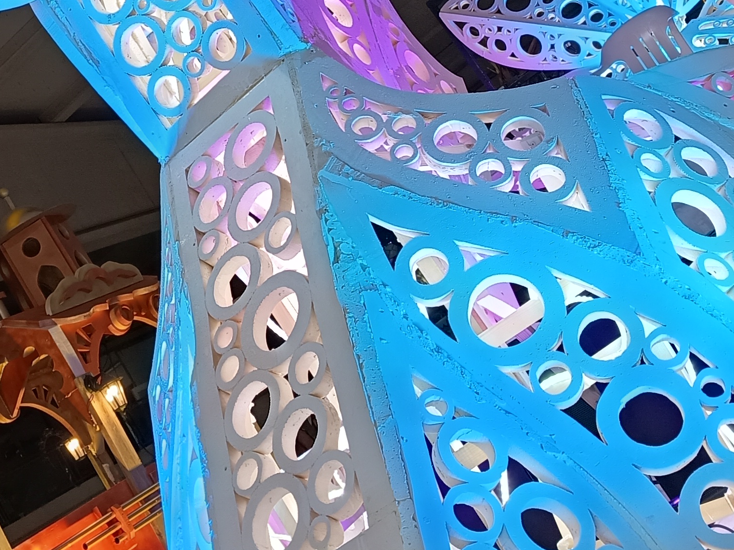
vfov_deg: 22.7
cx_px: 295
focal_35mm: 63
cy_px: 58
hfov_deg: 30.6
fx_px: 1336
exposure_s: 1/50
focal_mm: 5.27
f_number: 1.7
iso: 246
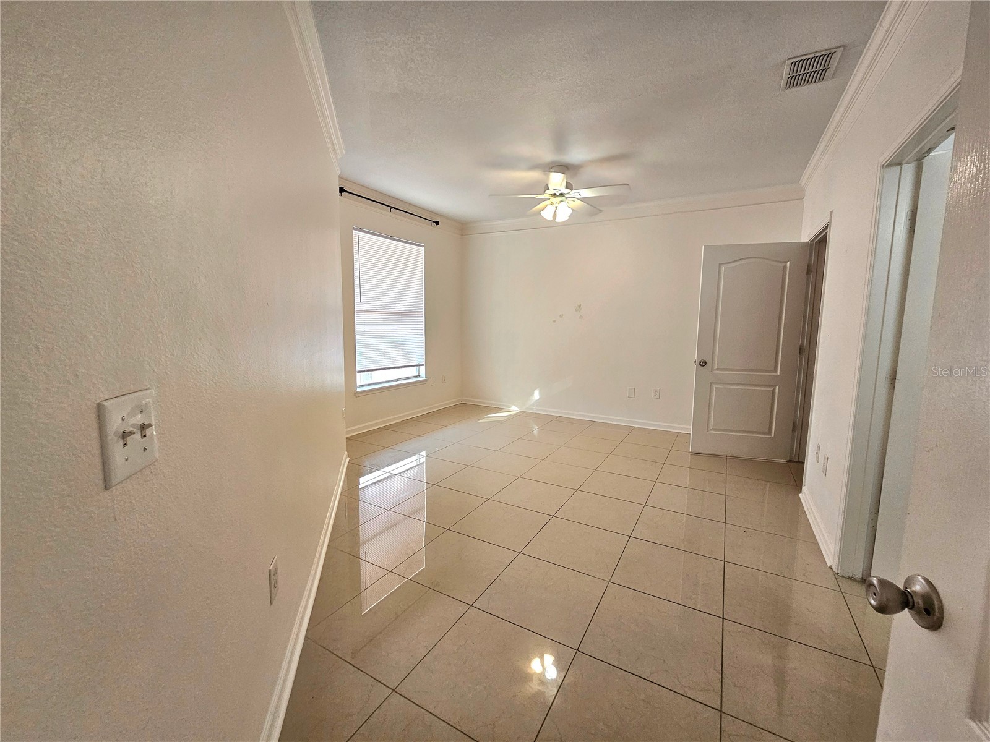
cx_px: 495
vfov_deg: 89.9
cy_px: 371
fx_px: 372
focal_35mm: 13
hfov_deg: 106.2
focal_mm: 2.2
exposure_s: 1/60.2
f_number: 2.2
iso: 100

→ Required action
Give back exactly the lines from the one containing "hfov_deg: 30.6" through the last line above, both included, and none of the pictures.

→ Response below
hfov_deg: 30.6
fx_px: 1336
exposure_s: 1/50
focal_mm: 5.27
f_number: 1.7
iso: 246
cx_px: 495
vfov_deg: 89.9
cy_px: 371
fx_px: 372
focal_35mm: 13
hfov_deg: 106.2
focal_mm: 2.2
exposure_s: 1/60.2
f_number: 2.2
iso: 100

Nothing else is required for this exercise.